Amerikanische Soldaten sollten die schlimmsten Kriegserfahrungen schon in der Heimat machen. Das wappne sie gegen den Horror, der auf ausländischen Schlachtfeldern zu erwarten sei. So formuliert es ein Bewohner Mosalahs. Die kleine Gemeinde hat eine aus Sperrholz zusammengezimmerte Moschee, auf ihren Wegen tummeln sich Maultiere, ein Gettoblaster spielt arabische Popmusik. Leute, die am Basar entlangschlendern, hüllen sich in Gewänder, wie man sie aus Vorderasien kennt. Darunter tragen sie Jeans und Tennisschuhe. Etwas abseits befestigen zwei Männer in Tarnanzügen eine mit Kunstblut befleckte Gummiprothese am Arm eines Bewohners. Sie soll den Anschein erwecken, eine Sprengfalle habe ihn verstümmelt, denn hier in den Wäldern von Louisiana wird der Ernstfall geprobt. Mosalah? Ein Potemkin’sches Dorf. Seine Einwohner? Rollenspieler. Die Zielgruppe? Einheiten der Militärbasis Fort Riley in Kansas, die bald zum Irak-Einsatz aufbrechen.

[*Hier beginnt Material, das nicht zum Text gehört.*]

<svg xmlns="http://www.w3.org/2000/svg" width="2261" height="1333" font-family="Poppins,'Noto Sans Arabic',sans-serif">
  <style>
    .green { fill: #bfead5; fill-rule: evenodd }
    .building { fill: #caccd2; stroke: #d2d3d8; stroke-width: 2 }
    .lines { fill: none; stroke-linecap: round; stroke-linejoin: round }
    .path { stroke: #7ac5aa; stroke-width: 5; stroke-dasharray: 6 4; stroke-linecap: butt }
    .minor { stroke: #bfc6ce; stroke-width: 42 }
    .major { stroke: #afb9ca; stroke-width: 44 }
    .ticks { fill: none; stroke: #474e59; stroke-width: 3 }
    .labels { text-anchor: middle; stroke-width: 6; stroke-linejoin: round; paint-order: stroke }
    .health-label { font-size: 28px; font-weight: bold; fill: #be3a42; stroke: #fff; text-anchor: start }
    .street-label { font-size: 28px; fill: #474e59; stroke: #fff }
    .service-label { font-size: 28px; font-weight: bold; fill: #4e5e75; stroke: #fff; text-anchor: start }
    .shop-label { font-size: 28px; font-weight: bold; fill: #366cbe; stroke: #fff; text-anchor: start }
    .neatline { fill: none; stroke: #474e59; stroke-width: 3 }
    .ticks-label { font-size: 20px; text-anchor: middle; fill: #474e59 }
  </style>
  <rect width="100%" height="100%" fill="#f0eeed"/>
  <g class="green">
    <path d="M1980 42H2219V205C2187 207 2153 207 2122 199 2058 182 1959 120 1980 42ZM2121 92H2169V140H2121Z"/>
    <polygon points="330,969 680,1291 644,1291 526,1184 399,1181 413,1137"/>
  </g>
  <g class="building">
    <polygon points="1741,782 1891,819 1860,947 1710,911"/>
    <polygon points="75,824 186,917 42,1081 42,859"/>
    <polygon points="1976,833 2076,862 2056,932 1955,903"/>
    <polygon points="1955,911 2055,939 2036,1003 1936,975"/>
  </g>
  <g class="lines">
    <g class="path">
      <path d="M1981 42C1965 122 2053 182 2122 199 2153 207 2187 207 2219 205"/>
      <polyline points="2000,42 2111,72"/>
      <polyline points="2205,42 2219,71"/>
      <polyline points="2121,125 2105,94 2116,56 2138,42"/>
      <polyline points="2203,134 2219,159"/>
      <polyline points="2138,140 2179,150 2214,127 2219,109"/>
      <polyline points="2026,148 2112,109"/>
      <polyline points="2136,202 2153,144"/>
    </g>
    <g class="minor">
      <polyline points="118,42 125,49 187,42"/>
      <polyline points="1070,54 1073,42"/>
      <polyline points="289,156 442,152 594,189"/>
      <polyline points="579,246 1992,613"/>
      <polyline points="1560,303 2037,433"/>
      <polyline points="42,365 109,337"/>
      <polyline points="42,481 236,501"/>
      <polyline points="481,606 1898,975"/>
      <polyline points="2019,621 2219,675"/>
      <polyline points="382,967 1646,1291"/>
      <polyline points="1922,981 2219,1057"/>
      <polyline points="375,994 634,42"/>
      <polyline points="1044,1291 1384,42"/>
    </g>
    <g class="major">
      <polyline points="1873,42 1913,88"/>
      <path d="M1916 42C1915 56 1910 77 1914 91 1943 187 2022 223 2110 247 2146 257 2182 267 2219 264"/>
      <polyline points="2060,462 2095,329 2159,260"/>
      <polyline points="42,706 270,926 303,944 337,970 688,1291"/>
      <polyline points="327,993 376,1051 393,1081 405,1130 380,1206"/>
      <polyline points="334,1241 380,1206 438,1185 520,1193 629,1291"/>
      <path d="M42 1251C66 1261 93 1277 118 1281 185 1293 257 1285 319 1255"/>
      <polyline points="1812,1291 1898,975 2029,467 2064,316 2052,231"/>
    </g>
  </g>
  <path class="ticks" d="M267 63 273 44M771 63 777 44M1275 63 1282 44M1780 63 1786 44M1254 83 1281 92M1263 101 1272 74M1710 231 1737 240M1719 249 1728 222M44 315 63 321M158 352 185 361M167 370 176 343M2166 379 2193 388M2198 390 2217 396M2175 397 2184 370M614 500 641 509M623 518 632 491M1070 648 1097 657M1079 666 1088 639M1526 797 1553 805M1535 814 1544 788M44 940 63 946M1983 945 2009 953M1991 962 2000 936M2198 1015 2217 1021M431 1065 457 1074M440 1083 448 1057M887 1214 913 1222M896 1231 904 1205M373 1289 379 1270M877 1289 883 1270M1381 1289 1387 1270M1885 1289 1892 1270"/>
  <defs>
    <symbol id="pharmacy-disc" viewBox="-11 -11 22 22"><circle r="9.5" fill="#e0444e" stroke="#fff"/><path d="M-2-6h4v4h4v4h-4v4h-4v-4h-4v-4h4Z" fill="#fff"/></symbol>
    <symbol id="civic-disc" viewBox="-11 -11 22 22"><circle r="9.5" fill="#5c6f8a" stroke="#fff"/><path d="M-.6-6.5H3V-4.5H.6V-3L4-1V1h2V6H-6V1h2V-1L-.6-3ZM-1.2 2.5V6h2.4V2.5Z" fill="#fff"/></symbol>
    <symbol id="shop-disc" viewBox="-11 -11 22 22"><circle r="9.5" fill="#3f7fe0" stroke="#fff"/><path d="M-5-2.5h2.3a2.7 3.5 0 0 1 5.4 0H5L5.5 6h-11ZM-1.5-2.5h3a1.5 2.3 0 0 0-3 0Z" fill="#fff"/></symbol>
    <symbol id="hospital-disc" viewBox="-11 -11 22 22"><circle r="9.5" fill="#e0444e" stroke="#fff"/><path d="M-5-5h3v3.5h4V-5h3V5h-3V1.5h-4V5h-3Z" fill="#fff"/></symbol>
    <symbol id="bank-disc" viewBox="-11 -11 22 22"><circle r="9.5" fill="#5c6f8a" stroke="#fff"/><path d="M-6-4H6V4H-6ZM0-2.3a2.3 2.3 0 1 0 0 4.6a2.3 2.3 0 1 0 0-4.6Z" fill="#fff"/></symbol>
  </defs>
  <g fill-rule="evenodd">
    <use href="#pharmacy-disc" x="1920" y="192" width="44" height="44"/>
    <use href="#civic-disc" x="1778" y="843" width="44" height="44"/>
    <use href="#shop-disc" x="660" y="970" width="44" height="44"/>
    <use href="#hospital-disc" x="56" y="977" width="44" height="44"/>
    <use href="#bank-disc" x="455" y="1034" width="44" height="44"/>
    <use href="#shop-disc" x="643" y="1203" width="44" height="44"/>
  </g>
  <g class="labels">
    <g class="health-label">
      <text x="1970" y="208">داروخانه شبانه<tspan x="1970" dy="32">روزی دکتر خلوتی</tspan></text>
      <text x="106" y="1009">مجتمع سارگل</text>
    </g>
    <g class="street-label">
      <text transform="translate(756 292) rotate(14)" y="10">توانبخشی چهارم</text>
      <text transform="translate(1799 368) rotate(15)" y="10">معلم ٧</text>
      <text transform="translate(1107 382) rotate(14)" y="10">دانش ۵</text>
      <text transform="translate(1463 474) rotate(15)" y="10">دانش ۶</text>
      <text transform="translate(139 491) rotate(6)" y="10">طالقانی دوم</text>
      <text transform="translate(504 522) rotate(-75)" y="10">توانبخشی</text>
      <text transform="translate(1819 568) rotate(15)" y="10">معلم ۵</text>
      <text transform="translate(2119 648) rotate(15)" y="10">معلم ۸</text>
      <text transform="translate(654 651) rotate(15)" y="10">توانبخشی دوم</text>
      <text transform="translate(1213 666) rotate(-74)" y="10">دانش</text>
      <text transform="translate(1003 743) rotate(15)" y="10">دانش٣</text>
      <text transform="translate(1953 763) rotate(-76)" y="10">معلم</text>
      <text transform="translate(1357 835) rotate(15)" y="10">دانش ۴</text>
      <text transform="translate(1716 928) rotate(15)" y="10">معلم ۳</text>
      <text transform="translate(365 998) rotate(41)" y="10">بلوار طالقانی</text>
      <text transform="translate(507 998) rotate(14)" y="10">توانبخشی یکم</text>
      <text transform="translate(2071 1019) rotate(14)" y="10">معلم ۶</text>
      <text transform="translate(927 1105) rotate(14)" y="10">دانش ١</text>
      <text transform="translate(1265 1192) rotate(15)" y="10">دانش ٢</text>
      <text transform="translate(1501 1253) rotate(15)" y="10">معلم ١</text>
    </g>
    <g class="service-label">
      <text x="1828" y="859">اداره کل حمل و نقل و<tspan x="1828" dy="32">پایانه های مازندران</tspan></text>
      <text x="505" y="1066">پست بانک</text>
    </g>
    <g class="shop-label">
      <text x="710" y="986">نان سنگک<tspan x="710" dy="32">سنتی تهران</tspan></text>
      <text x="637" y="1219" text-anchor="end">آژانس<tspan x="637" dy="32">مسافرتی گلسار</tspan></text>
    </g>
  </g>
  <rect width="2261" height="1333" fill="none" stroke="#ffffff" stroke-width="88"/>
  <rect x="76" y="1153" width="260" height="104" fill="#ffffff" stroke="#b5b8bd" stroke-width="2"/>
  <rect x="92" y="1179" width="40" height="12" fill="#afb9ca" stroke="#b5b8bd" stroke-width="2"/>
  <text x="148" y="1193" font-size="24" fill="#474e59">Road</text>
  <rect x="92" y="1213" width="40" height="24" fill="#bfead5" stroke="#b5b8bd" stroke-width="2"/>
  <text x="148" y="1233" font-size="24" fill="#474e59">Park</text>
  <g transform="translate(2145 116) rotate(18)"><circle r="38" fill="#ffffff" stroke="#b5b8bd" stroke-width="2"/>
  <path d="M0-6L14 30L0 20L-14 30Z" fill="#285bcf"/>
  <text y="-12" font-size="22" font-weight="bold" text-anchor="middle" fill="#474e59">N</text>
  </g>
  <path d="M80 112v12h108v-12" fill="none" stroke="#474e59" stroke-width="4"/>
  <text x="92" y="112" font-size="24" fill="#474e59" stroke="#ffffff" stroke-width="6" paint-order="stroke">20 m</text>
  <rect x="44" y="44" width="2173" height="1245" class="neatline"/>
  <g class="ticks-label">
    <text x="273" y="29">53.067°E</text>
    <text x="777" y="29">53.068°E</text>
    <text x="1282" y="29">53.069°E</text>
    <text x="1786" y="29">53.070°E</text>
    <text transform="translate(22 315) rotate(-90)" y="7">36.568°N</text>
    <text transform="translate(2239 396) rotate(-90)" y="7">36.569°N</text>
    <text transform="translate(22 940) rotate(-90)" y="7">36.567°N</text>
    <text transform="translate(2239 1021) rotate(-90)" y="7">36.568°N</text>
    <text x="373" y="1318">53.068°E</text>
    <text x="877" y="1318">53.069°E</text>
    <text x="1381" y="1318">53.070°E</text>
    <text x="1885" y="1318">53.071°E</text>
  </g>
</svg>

Der Historiker Christopher Sims hat rund fünfzehn Jahre lang künstlich angelegte Siedlungen nach afghanischem oder irakischem Vorbild auf Truppenübungsplätzen in den Vereinigten Staaten fotografiert und die besten Bilder für den Band „The Pretend Villages“ zusammengestellt. Ergänzt werden sie durch einen atmosphärisch glänzenden, zuerst 2006 erschienenen Essay des Autors Wells Tower. Die Dörfer bilden Zonen zwischen Fiktion und Realität, schließlich treffen dort echte Soldaten auf bezahlte Darsteller, die häufig aus dem Nahen Osten eingewandert sind und nun frei erfundene Versionen jenes Lebens aufführen, das sie eigentlich hinter sich gelassen haben. Den meisten Amerikanern sind diese Nicht-Orte in North Carolina, Louisiana und Kalifornien unbekannt. Wer in der Umgebung der Stützpunkte lebt, ist dagegen bestens im Bilde, denn Anwohner werden häufig als Statisten rekrutiert.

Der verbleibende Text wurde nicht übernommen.